Comparison of Two Sampling Techniques for Evaluating Ruminal Fermentation and Microbiota in the Planktonic Phase of Rumen Digesta in Dairy Cows

Camila Flavia de Assis Lage; Susanna Elizabeth Räisänen; Audino Melgar; Krum Nedelkov; Xianjiang Chen; Joonpyo Oh; Molly Elizabeth Fetter; Nagaraju Indugu; Joseph Samuel Bender; Bonnie Vecchiarelli; Meagan Leslie Hennessy; Dipti Pitta; Alexander Nikolov Hristov

doi:10.3389/fmicb.2020.618032

Comparison of Two Sampling Techniques for Evaluating Ruminal Fermentation and Microbiota in the Planktonic Phase of Rumen Digesta in Dairy Cows

Front Microbiol. 2020 Dec 23:11:618032. doi: 10.3389/fmicb.2020.618032. eCollection 2020.

Affiliations

¹ The Pennsylvania State University, University Park, PA, United States.
² Department of Clinical Studies-New Bolton Center, School of Veterinary Medicine, University of Pennsylvania, Kennett Square, PA, United States.

Abstract

The objective of this experiment was to compare ruminal fluid samples collected through rumen cannula (RC) or using an oral stomach tube (ST) for measurement of ruminal fermentation and microbiota variables. Six ruminally cannulated lactating Holstein cows fed a standard diet were used in the study.
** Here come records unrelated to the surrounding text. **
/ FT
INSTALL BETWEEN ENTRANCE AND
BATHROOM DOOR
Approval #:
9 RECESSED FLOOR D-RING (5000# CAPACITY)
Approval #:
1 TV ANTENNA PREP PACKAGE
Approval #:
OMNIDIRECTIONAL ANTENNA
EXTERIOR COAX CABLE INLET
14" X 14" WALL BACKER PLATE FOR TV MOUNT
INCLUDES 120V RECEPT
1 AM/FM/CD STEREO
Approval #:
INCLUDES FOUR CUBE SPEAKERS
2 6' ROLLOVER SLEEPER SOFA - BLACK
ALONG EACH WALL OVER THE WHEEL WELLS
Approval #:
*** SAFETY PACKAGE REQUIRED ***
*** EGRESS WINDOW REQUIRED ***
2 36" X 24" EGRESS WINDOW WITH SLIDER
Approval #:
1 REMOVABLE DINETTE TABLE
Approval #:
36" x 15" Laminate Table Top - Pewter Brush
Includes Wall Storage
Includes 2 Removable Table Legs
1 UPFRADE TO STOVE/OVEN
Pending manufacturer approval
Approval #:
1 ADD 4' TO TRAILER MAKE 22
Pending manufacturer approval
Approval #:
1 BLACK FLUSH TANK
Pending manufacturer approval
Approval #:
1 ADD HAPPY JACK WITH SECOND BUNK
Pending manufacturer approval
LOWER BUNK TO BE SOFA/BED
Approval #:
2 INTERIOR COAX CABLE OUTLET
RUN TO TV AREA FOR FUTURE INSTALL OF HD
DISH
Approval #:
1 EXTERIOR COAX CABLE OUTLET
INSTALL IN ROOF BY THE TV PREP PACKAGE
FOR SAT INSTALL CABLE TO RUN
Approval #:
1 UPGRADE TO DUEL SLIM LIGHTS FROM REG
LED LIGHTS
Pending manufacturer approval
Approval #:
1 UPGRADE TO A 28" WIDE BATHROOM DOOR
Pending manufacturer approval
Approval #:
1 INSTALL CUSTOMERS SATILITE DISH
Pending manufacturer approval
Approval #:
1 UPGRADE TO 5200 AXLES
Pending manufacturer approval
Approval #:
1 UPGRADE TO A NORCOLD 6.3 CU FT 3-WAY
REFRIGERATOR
Rumen samples were collected at 0, 2, 4, 6, 8, and 12 h after the morning feeding on two consecutive days using both RC and ST techniques. Samples were filtered through two layers of cheesecloth and the filtered ruminal fluid was used for further analysis. Compared with RC, ST samples had 7% greater pH; however, the pattern in pH change after feeding was similar between sampling methods. Total volatile fatty acids (VFA), acetate and propionate concentrations in ruminal fluid were on average 23% lower for ST compared with RC. There were no differences between RC and ST in VFA molar proportions (except for isobutyrate), ammonia and dissolved hydrogen (dH₂) concentrations, or total protozoa counts, and there were no interactions between sampling technique and time of sampling. Bacterial ASV richness was higher in ST compared with RC samples; however, no differences were observed for Shannon diversity. Based on Permanova analysis, bacterial community composition was influenced by sampling method and there was an interaction between sampling method and time of sampling. A core microbiota comprised of Prevotella, S24-7, unclassified Bacteroidales and unclassified Clostridiales, Butyrivibrio, unclassified Lachnospiraceae, unclassified Ruminococcaceae, Ruminococcus, and Sharpea was present in both ST and RC samples, although their relative abundance varied and was influenced by an interaction between sampling time and sampling method. Overall, our results suggest that ruminal fluid samples collected using ST (at 180 to 200 cm depth) are not representative of rumen pH, absolute values of VFA concentrations, or bacterial communities >2 h post-feeding when compared to samples of ruminal fluid collected using RC. However, ST can be a feasible sampling technique if the purpose is to study molar proportions of VFA, protozoa counts, dH₂, and ammonia concentrations.

Keywords: non-invasive sampling techniques; rumen cannula; rumen fermentation; rumen microbiome; stomach tube; stomach tube method.